§ **Task directions**
How many lines in the items below contain the word "body"? Case counts. Reply with the number only.

§ **Information given**
━━━━━━━━━━━━━━━━━━━━

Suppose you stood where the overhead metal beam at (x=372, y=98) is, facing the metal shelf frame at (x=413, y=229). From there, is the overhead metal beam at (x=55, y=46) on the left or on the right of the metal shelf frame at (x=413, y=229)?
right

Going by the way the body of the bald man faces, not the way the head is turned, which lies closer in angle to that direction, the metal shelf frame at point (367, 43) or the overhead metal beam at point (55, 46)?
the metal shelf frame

━━━━━━━━━━━━━━━━━━━━

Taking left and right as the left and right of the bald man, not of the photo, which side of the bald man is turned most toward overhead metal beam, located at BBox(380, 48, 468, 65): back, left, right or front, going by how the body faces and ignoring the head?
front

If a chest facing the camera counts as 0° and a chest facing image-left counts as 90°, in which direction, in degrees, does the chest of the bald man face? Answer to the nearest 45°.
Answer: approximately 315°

━━━━━━━━━━━━━━━━━━━━

§ **Solution**
2